In summary, the reintroduction of slavery would have far-reaching benefits. It would benefit everyone – slaves, slave-owners, and other free citizens. It would not be a return to barbarism, as many might unreflectively think, but rather a higher stage in the development of liberal values and liberal societies. Voluntary slavery would actually enhance individual liberty by widening the range of freedom of choice to include the options of both slavery and slave-ownership.

Refutation of Objections.

1. Slavery is immoral because it denies freedom to the slaves.

Sure, earlier forms of slavery were wrong for precisely this reason. Slavery was forced labour. Slaves were initially captured and coerced into slavery, and were retained in servitude by force and violence. Under the present proposal, however, the initial choice to become a slave is a free choice by an autonomous agent in a liberal society. A system of voluntary slavery would actually provide people with a new opportunity and hence a new freedom that they presently do not have. So, in relation to life choices, voluntary slavery does not deny autonomy to would-be slaves but rather respects and enlarges their freedom.

Of course, following the initial choice, slaves would be entirely unfree. While they would have some rights to adequate maintenance they would have no rights at all to self-determination. Slave contracts would be enforceable. Since slaves would be property they would be just as fully under the de jure control of their owners as, say, a working animal on a farm currently is. This is the crucial consideration that has swayed most of those who have actually thought about the possibility of voluntary slavery to rule it out of contention. How can a choice of total future unfreedom possibly be a legitimate freedom? How could it be justifiable for a society committed to the value of individual liberty to condone, enable and enforce such contracts?

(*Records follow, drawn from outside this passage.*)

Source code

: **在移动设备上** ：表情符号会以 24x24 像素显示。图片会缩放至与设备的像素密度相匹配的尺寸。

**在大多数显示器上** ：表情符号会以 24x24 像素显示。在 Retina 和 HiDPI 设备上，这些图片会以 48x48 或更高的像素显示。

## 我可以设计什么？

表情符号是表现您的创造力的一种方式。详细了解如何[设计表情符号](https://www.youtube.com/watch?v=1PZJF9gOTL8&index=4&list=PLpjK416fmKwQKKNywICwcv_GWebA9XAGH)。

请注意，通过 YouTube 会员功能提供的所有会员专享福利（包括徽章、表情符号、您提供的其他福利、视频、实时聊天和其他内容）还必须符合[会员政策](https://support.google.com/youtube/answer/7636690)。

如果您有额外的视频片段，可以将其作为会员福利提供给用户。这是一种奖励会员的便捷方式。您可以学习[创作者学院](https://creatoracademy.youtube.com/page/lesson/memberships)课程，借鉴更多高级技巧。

That champion of individual liberty, John Stuart Mill, was certainly persuaded that voluntary slavery agreements shouldn’t be allowed because the slaves would be abdicating their future freedom completely. In Mill’s own words:

The reason for not interfering, unless for the sake of others, with a person’s voluntary acts is consideration for his liberty. … But by selling himself for a slave he abdicates his liberty; he forgoes any future use of it beyond that single act. … The principle of freedom cannot require that he should be free not to be free

This argument runs counter to Mill’s own insistence that, over matters that directly affect only his or her own self, an individual’s sovereignty is absolute. The burden of his anti-slavery argument is that people shouldn’t be allowed to do anything counterproductive to a maximisation of their future freedom. Following this principle, however, leads straight to conclusions that Mill himself would never have endorsed. For one thing, since death precludes any future exercise of freedom, voluntary euthanasia and suicide would have to be regarded as impermissible. Smoking, drinking, eating junk foods and indulging in risky sports all threaten to undercut future freedom, so that under a regime of freedom maximisation all these choices would have to be disallowed. The impetus of Mill’s argument doesn’t stop at the single case of slavery agreements; it carries us on towards compulsory diets, health police and other authoritarian paternalistic excesses that are a long way from respect for personal freedom and autonomy.